Dick looked down into the yard. The flat was sixty feet from the ground, and although it was possible that the intruder had climbed the ropes of the service lift, it seemed a feat beyond the power of most burglars.

“He gave you no indication as to who the man was he feared?” asked Sneed, when the rest of the Yard officers had gone back to headquarters.

“No,” Dick shook his head. “He told me nothing. He was scared, and I’m sure his story was perfectly true⁠—namely, that he was engaged to rob a grave, and that he had an idea that the man who made the engagement would have killed him if he had succeeded in his task.”

Dick went down to Lincoln’s Inn Fields that morning and had an interview with Mr. Havelock, who had already read the account in the evening newspapers, though Lew’s strange story was suppressed by the police even at the inquest.

“Yes, I was afraid this might interfere with our plans, but I’m not particular to a week or two, and if you must remain behind for inquiries, I will still further extend the period.

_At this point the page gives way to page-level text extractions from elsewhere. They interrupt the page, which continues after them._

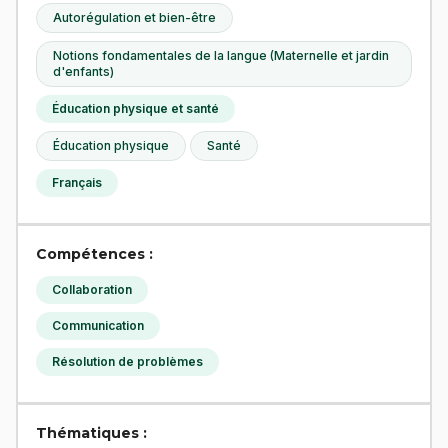
Autorégulation et bien-être
Notions fondamentales de la langue (Maternelle et jardin
d'enfants)
Éducation physique et santé
Éducation physique
Santé
Français
Compétences :
Collaboration
Communication
Résolution de problèmes
Thématiques :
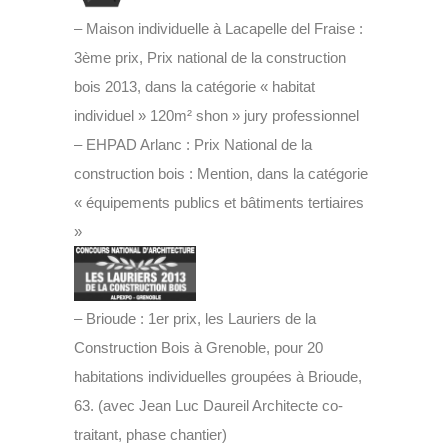
– Maison individuelle à Lacapelle del Fraise :
3ème prix, Prix national de la construction
bois 2013, dans la catégorie « habitat
individuel » 120m² shon » jury professionnel
– EHPAD Arlanc : Prix National de la
construction bois : Mention, dans la catégorie
« équipements publics et bâtiments tertiaires
»
– Brioude : 1er prix, les Lauriers de la
Construction Bois à Grenoble, pour 20
habitations individuelles groupées à Brioude,
63. (avec Jean Luc Daureil Architecte co-
traitant, phase chantier)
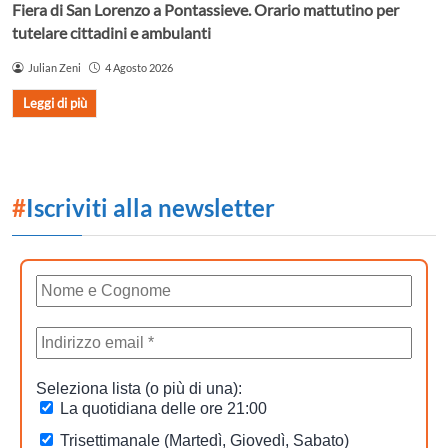
Fiera di San Lorenzo a Pontassieve. Orario mattutino per
tutelare cittadini e ambulanti
Julian Zeni
4 Agosto 2026
Leggi di più
#
Iscriviti alla newsletter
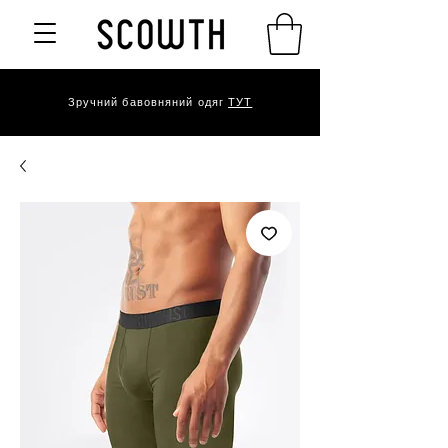
Зручний бавовняний одяг
ТУТ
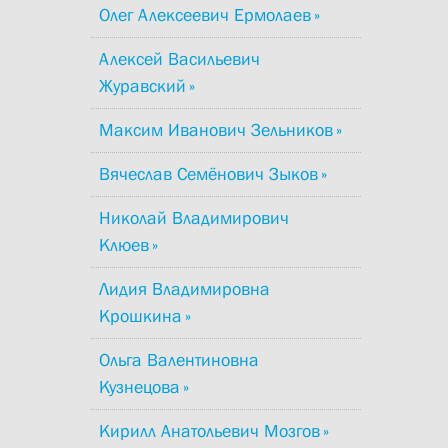
Олег Алексеевич Ермолаев
Алексей Васильевич
Журавский
Максим Иванович Зельников
Вячеслав Семёнович Зыков
Николай Владимирович
Клюев
Лидия Владимировна
Крошкина
Ольга Валентиновна
Кузнецова
Кирилл Анатольевич Мозгов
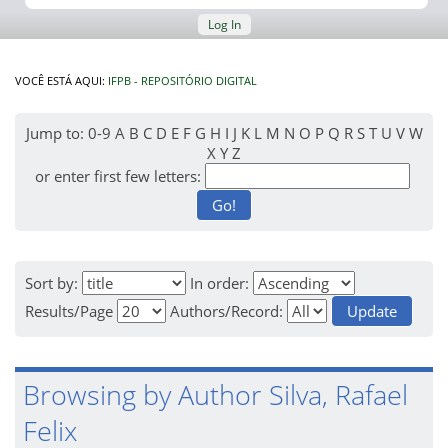
Log In
VOCÊ ESTÁ AQUI:
IFPB - REPOSITÓRIO DIGITAL
Jump to:
0-9
A
B
C
D
E
F
G
H
I
J
K
L
M
N
O
P
Q
R
S
T
U
V
W
X
Y
Z
or enter first few letters:
Sort by:
In order:
Results/Page
Authors/Record:
Browsing by Author Silva, Rafael
Felix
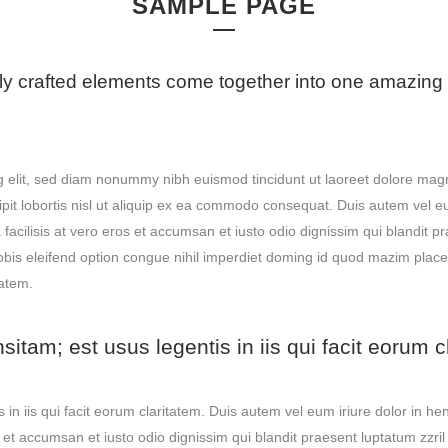
SAMPLE PAGE
ly crafted elements come together into one amazing
g elit, sed diam nonummy nibh euismod tincidunt ut laoreet dolore magn
pit lobortis nisl ut aliquip ex ea commodo consequat. Duis autem vel eum 
 facilisis at vero eros et accumsan et iusto odio dignissim qui blandit p
 nobis eleifend option congue nihil imperdiet doming id quod mazim pla
tatem.
sitam; est usus legentis in iis qui facit eorum c
 in iis qui facit eorum claritatem. Duis autem vel eum iriure dolor in he
os et accumsan et iusto odio dignissim qui blandit praesent luptatum zzril 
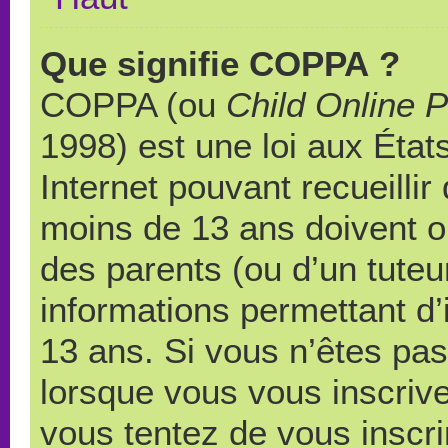
Que signifie COPPA ?
COPPA (ou
Child Online P
1998) est une loi aux États
Internet pouvant recueilli
moins de 13 ans doivent 
des parents (ou d’un tuteur
informations permettant d’
13 ans. Si vous n’êtes pas
lorsque vous vous inscrive
vous tentez de vous inscr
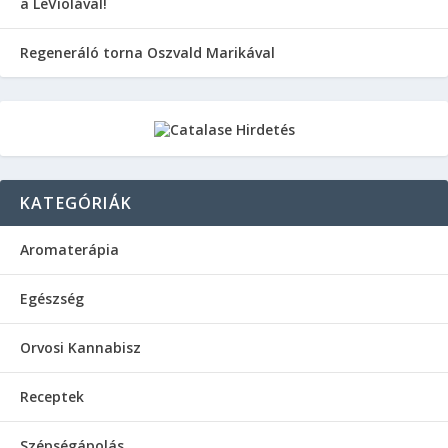
a LeViolával!
Regeneráló torna Oszvald Marikával
KATEGÓRIÁK
Aromaterápia
Egészség
Orvosi Kannabisz
Receptek
Szépségápolás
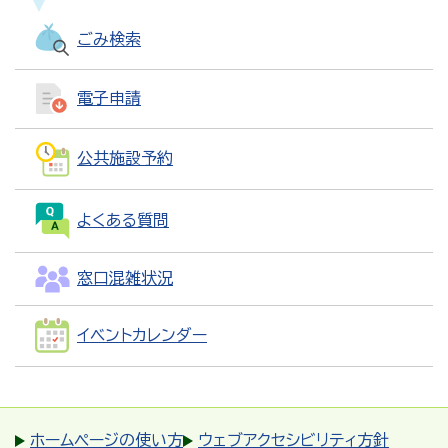
ごみ検索
電子申請
公共施設予約
よくある質問
窓口混雑状況
イベントカレンダー
ホームページの使い方
ウェブアクセシビリティ方針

Though in a sense the matter is urgent, it is not immediately so.”

There was a conference of Yard officials, and it was agreed that Dick should be allowed to leave England immediately after the inquest, unless an arrest was made, on the understanding that he was to keep in touch with headquarters, so that, should the murderer be found, it would be possible for him to return to give evidence at the trial. This arrangement he conveyed to Mr. Havelock.

The inquest was held on the Friday, and, after Dick’s evidence, adjourned for an indefinite period. On the Saturday morning at twelve o’clock he left England, on the wildest chase that any man had ever undertaken. And behind him, did he but know it, stalked the shadow of death.